Listing →
______________________________

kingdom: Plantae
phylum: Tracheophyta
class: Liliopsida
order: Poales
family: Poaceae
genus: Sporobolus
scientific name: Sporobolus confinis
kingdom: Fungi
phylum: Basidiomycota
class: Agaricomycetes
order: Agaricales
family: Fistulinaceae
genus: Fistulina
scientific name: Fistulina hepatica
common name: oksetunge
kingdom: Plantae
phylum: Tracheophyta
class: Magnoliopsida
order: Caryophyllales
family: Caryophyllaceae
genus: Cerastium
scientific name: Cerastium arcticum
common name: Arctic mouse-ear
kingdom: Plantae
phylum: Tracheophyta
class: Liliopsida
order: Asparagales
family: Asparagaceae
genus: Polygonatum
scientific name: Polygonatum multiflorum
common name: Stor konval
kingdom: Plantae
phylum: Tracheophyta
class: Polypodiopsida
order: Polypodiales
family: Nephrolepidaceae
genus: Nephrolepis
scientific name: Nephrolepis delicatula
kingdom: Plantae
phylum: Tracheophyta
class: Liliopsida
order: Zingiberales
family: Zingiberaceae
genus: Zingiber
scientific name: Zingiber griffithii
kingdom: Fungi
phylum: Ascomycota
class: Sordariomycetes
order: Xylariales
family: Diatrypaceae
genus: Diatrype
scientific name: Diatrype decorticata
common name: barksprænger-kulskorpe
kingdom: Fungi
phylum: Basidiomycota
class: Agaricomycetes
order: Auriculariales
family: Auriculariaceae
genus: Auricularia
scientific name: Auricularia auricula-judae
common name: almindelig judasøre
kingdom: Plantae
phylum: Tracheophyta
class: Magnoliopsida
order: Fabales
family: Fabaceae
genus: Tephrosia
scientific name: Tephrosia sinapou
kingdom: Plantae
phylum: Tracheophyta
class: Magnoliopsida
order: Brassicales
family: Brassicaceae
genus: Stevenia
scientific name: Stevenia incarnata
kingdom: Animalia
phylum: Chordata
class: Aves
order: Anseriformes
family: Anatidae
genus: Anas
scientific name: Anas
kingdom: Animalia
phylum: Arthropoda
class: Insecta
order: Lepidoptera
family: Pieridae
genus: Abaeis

______________________________

Exercise →
Update the data above so that every "common name" becomes "vernacular name", and leave all other text unchanged.

Response to this task →
kingdom: Plantae
phylum: Tracheophyta
class: Liliopsida
order: Poales
family: Poaceae
genus: Sporobolus
scientific name: Sporobolus confinis
kingdom: Fungi
phylum: Basidiomycota
class: Agaricomycetes
order: Agaricales
family: Fistulinaceae
genus: Fistulina
scientific name: Fistulina hepatica
vernacular name: oksetunge
kingdom: Plantae
phylum: Tracheophyta
class: Magnoliopsida
order: Caryophyllales
family: Caryophyllaceae
genus: Cerastium
scientific name: Cerastium arcticum
vernacular name: Arctic mouse-ear
kingdom: Plantae
phylum: Tracheophyta
class: Liliopsida
order: Asparagales
family: Asparagaceae
genus: Polygonatum
scientific name: Polygonatum multiflorum
vernacular name: Stor konval
kingdom: Plantae
phylum: Tracheophyta
class: Polypodiopsida
order: Polypodiales
family: Nephrolepidaceae
genus: Nephrolepis
scientific name: Nephrolepis delicatula
kingdom: Plantae
phylum: Tracheophyta
class: Liliopsida
order: Zingiberales
family: Zingiberaceae
genus: Zingiber
scientific name: Zingiber griffithii
kingdom: Fungi
phylum: Ascomycota
class: Sordariomycetes
order: Xylariales
family: Diatrypaceae
genus: Diatrype
scientific name: Diatrype decorticata
vernacular name: barksprænger-kulskorpe
kingdom: Fungi
phylum: Basidiomycota
class: Agaricomycetes
order: Auriculariales
family: Auriculariaceae
genus: Auricularia
scientific name: Auricularia auricula-judae
vernacular name: almindelig judasøre
kingdom: Plantae
phylum: Tracheophyta
class: Magnoliopsida
order: Fabales
family: Fabaceae
genus: Tephrosia
scientific name: Tephrosia sinapou
kingdom: Plantae
phylum: Tracheophyta
class: Magnoliopsida
order: Brassicales
family: Brassicaceae
genus: Stevenia
scientific name: Stevenia incarnata
kingdom: Animalia
phylum: Chordata
class: Aves
order: Anseriformes
family: Anatidae
genus: Anas
scientific name: Anas
kingdom: Animalia
phylum: Arthropoda
class: Insecta
order: Lepidoptera
family: Pieridae
genus: Abaeis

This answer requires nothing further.